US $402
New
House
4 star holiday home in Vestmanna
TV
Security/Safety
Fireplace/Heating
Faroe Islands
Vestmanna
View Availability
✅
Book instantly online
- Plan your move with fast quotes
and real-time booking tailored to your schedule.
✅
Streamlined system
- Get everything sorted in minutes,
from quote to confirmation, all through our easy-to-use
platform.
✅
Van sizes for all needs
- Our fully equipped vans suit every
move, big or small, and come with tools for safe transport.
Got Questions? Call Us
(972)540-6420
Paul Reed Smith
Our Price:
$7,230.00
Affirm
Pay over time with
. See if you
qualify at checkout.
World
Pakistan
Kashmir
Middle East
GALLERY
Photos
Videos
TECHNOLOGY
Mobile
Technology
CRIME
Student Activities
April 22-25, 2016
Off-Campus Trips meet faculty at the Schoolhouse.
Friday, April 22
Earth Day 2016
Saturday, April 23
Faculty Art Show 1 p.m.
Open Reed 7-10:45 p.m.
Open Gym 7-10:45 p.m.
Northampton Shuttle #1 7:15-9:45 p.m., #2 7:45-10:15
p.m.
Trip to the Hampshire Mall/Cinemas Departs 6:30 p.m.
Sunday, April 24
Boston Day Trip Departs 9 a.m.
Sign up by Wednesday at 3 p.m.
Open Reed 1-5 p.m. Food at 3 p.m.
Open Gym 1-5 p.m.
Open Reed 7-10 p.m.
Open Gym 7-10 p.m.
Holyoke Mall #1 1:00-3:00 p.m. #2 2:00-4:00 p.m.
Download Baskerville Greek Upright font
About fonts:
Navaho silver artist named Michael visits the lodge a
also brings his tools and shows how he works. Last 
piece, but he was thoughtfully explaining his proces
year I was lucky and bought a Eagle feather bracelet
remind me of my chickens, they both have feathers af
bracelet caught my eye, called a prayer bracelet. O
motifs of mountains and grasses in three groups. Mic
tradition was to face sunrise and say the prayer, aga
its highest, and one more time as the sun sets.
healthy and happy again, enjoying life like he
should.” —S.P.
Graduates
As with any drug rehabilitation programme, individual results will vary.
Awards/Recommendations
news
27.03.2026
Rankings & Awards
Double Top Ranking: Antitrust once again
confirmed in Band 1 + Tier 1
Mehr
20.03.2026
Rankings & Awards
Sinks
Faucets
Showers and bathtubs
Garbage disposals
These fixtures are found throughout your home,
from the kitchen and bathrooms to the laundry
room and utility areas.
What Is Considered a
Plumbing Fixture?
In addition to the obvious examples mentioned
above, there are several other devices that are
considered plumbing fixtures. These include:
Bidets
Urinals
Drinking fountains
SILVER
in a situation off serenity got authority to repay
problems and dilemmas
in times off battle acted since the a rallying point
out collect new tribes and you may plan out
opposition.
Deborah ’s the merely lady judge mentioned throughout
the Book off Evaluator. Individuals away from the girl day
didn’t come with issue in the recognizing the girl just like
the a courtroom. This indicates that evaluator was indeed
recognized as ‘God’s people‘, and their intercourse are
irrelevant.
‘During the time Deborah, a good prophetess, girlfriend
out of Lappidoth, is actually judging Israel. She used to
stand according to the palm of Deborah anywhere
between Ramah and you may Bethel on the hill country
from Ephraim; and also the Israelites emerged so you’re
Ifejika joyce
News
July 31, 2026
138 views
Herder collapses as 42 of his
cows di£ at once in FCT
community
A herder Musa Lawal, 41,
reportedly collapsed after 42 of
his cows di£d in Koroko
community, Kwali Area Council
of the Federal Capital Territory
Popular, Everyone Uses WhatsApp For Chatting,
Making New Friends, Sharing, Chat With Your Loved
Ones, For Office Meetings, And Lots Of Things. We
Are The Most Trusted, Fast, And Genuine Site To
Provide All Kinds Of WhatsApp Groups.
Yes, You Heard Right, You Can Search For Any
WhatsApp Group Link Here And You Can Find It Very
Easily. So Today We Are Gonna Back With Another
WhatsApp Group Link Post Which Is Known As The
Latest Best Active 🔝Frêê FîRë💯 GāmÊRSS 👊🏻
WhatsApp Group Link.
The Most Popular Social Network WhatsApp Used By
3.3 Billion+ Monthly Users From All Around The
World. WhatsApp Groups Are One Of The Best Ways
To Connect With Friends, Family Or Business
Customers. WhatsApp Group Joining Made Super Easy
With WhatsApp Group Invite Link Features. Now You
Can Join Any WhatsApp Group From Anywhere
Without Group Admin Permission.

To do:
Give back exactly the lines above starting at the line where "Van sizes for all needs" appears and ending at the line where "Sign up by Wednesday at 3 p.m." appears, both included, with no other lines.

Expected answer:
Van sizes for all needs
- Our fully equipped vans suit every
move, big or small, and come with tools for safe transport.
Got Questions? Call Us
(972)540-6420
Paul Reed Smith
Our Price:
$7,230.00
Affirm
Pay over time with
. See if you
qualify at checkout.
World
Pakistan
Kashmir
Middle East
GALLERY
Photos
Videos
TECHNOLOGY
Mobile
Technology
CRIME
Student Activities
April 22-25, 2016
Off-Campus Trips meet faculty at the Schoolhouse.
Friday, April 22
Earth Day 2016
Saturday, April 23
Faculty Art Show 1 p.m.
Open Reed 7-10:45 p.m.
Open Gym 7-10:45 p.m.
Northampton Shuttle #1 7:15-9:45 p.m., #2 7:45-10:15
p.m.
Trip to the Hampshire Mall/Cinemas Departs 6:30 p.m.
Sunday, April 24
Boston Day Trip Departs 9 a.m.
Sign up by Wednesday at 3 p.m.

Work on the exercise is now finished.